The farmers’ market was closed so they drove to Oamaru every week to collect produce from Willowbridge, Brydone Organics and Kakanui, and often had to drive to Roxburgh for fruit as well.
Since then the farm has been sold and Rose manages the business herself with help from her sister and a friend, but has now employed a couple of part-time students.
She is constantly adding products to her offerings, often at the request of customers — coffee from Mazagran, bread from Gilbert’s, Holy Cow milk, Ronia and Pippi’s nut "mylks", honey from a small grower on the Taieri, eggs, sometimes Whitestone cheese, and even avocados and citrus in season from small growers in the North Island.
She also offers a choice of recipes, with meat, vegetarian and vegan selections, with all the ingredients, including things such as quinoa or rice and spices, packed in a separate bag. Another customer request was to make it easier for teenagers to cook, she said with a laugh.
Many of her customers are professionals with young families.

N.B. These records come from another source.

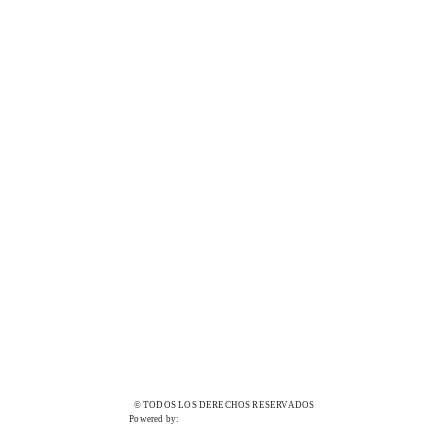
© TODOS LOS DERECHOS RESERVADOS
Powered by: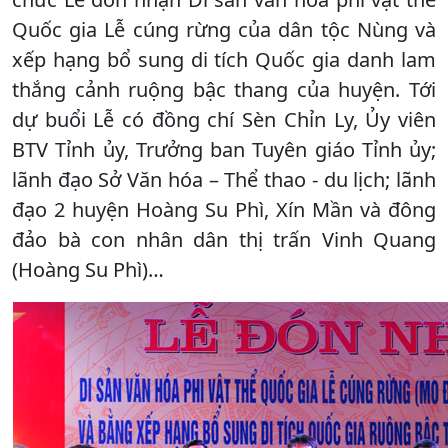
Quốc gia Lễ cúng rừng của dân tộc Nùng và
xếp hạng bổ sung di tích Quốc gia danh lam
thắng cảnh ruộng bậc thang của huyện. Tới
dự buổi Lễ có đồng chí Sèn Chỉn Ly, Ủy viên
BTV Tỉnh ủy, Trưởng ban Tuyên giáo Tỉnh ủy;
lãnh đạo Sở Văn hóa – Thể thao - du lịch; lãnh
đạo 2 huyện Hoàng Su Phì, Xín Mần và đông
đảo bà con nhân dân thị trấn Vinh Quang
(Hoàng Su Phì)…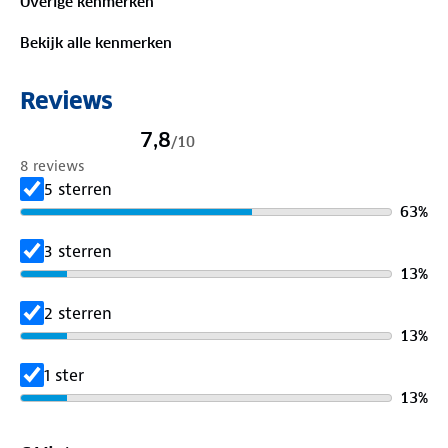
Overige kenmerken
Is je kleding aan vervanging toe? Lever het in bij
Bekijk alle kenmerken
onze winkels. Wij geven er een nieuwe bestemming
aan.
Reviews
7,8
/
10
8 reviews
5 sterren
63
%
3 sterren
13
%
2 sterren
13
%
1 ster
13
%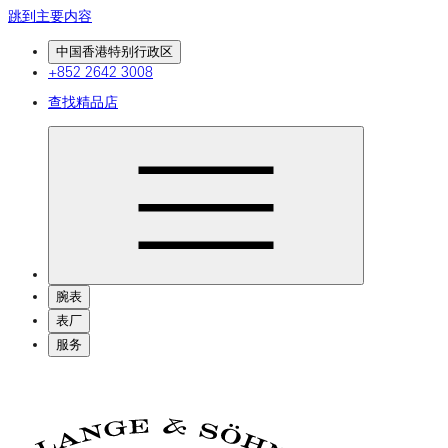
跳到主要内容
中国香港特别行政区
+852 2642 3008
查找精品店
腕表
表厂
服务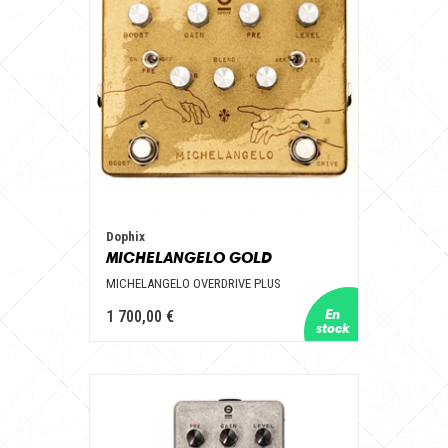
Dophix
MICHELANGELO GOLD
MICHELANGELO OVERDRIVE PLUS
1 700,00 €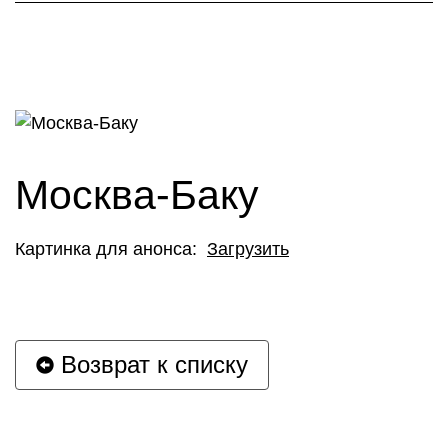
Москва-Баку
Картинка для анонса:
Загрузить
Возврат к списку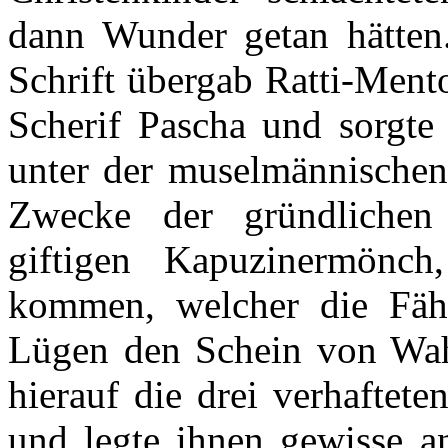
dann Wunder getan hätten.
Schrift übergab Ratti-Ment
Scherif Pascha und sorgte
unter der muselmännischen
Zwecke der gründlichen
giftigen Kapuzinermönc
kommen, welcher die Fähi
Lügen den Schein von Wahr
hierauf die drei verhaftet
und legte ihnen gewisse a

"A lot of them want good healthy food and want to support small local business. Many of the suppliers are organic and they like that. I guess you could say they are people who can afford to have scruples about their food, but I think people on a more restricted budget would still find it was worthwhile, I hope."
A box of vegetables for two for a week is about $70 but some people find that enough for a fortnight.
"You pack a box and then think it doesn’t look like enough food but you know it is because you’ve counted it and thought ‘how many courgettes would I use if I were only cooking for me?Two or three a week at most’. And you want a variety."
One week recently boxes included potatoes, courgettes, carrots, red onions, red and green cabbages, spring onions, pak choi, snowball turnips, pumpkin, corn, basil and a mix of eggplant. tomato, chillies, cucumber, capsicum and some Brussels sprouts.
Because she has to place her orders on a Wednesday but customers’ orders don’t come in until Thursday, she often has leftover inventory so runs a small fruit and vegetable market at Summerset retirement village.
"It’s hugely social, mostly ladies, and they’ll buy one or two tomatoes and a small handful of lettuce and they are very particular about the apple varieties they will buy — and you get all these stories."
But if all that’s not enough, Rose also volunteers to cook once a week at the local night shelter.
"This is madness which I’ve inflicted on myself. On a Saturday I do Locavore and then I do the night shelter, usually with a few hours’ gap between. That means I get Sunday and Monday as a weekend."
Food for the shelter mostly comes from Kiwi Harvest food rescue, and donations.
"It’s been interesting cooking for people who come to the night shelter and thinking about the food we do here and how accessible that is to all sorts of people. I’m trying to introduce lots of secret vegetables. But if takeaways is all you know other food is very strange."